Examples....Friederike Otto, an Oxford University climate researcher associated with the World Weather Attribution (WWA) collaboration, told MIT Technology Review in 2020. "So the question of the role of climate change will never be a yes or no question. It will always be, 'Did climate change make it more likely or less likely, or did climate change not play a role?'"
For the last decade or so, climate researchers like Otto have been working on statistical techniques aimed at estimating the extent to which a warmer world is making weather events more extreme and/or increasing the frequency of such events. One technique is to run climate models using the current levels of atmospheric greenhouse gases to see if they reproduce the relevant observed weather trends for a region. If the models accurately track the actual record of weather events, the researchers next run them assuming pre-industrial greenhouse gas concentrations. The differences in, say, the maximum temperature during a heat wave, the amount of rainfall dumped by a hurricane, or the timing and extent of wildfires provide an estimate of how much man-made warming may contribute to specific extreme events.
And so on with mixed results.Consider the massive heat wave in June 2021.... Under pre-industrial conditions, WWA researchers found, the chance of a heat wave like that was essentially zero. "Western North American extreme heat [was] virtually impossible without human-caused climate change," they concluded.
Other notable 2021 extreme weather events in the U.S. included Hurricane Ida, which slashed the coast of Louisiana in August; a massive December outbreak of tornadoes in Kentucky; and the Colorado wildfire that destroyed 1,000 houses just outside Boulder in late December. Are all those events also strong examples of weather as climate?
...Studies "provide limited evidence of anthropogenic effects on [tropical cyclone] intensifications so far," the IPCC report notes, "but high confidence for increases in [tropical cyclone] heavy precipitation." In other words, the evidence that global warming is causing hurricanes to spin up faster is currently weak, but the evidence that it boosts rainfall during hurricanes is stronger....
Climate models are too coarse and observational data too sparse to draw firm conclusions about how climate change may be affecting tornadoes. The IPCC report notes that the annual average number of tornadoes in the U.S. has remained constant since the 1970s, although their location appears to be shifting from the Great Plains toward the mid-South, which includes Kentucky.
Fire weather involves a combination of high temperatures, drought, and low humidity. From 1979 to 2013, the global burnable area affected by long fire-weather seasons doubled, and the average length of the fire-weather season increased by 19 percent, according to research cited by the IPCC. Despite climate change "at the global scale," however, "the total burned area has been decreasing between 1998 and 2015 due to human activities" such as agricultural expansion and intensification.
Politics.
In a May 2021 Climatic Change article, Otto and her collaborators observe that extreme event attribution studies have three primary uses: answering questions from the public, providing information on how to adapt to future weather extremes, and, last but not least, "increasing the 'immediacy' of climate change, thereby increasing support for mitigation."...

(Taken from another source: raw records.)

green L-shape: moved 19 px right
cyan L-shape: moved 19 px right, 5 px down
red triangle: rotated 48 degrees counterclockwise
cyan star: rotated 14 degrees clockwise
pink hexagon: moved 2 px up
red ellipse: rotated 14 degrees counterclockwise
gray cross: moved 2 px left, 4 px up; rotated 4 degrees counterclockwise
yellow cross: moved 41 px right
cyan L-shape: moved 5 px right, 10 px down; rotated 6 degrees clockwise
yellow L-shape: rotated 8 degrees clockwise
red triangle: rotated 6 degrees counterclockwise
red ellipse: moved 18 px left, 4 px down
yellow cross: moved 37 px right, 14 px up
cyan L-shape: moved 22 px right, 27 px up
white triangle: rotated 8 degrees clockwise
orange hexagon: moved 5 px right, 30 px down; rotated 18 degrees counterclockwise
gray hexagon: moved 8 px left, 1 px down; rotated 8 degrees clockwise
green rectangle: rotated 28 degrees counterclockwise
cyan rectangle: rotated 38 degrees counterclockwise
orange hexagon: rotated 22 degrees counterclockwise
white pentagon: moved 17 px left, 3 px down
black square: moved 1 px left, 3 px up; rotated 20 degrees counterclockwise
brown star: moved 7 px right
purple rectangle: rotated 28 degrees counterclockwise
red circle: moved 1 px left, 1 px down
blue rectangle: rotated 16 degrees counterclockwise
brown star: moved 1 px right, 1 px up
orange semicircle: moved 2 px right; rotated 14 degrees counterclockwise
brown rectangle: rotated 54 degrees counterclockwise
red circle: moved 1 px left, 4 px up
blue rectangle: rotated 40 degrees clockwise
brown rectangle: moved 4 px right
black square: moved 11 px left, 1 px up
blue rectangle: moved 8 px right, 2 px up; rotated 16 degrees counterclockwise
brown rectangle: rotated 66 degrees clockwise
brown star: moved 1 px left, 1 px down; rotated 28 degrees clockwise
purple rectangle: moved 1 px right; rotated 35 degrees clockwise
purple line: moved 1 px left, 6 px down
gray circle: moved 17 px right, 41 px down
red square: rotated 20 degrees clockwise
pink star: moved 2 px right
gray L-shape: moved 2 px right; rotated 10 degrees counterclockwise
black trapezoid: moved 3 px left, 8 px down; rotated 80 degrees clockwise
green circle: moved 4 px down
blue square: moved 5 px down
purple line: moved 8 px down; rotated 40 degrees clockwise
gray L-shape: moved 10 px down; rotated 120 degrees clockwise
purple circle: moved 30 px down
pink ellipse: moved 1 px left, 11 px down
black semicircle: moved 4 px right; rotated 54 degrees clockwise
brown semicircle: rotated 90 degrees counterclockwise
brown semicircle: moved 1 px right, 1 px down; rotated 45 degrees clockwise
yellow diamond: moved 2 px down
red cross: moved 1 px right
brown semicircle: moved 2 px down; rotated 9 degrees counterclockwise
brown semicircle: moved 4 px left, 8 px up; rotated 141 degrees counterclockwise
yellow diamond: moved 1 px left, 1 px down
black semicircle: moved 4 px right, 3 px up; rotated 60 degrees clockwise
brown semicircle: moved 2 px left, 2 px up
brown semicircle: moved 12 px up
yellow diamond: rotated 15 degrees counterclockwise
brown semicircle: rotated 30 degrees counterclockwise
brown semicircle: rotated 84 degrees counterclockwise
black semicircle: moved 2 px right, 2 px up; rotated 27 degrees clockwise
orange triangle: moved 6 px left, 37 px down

...[But] Economic growth and technological innovation already have enabled people to thrive as they adapt to extreme weather events. As a result, noted Copenhagen Consensus Center President Bjorn Lomborg in a 2020 Technological Forecasting and Social Change article, the chance that a person might die from climate-related risks such as floods, droughts, storms, wildfires, and extreme temperatures has fallen by more than 99 percent since 1920.
Attribution research is increasingly able to tell us how climate change is affecting the likelihood of extreme weather events. But it cannot tell us how best to handle them.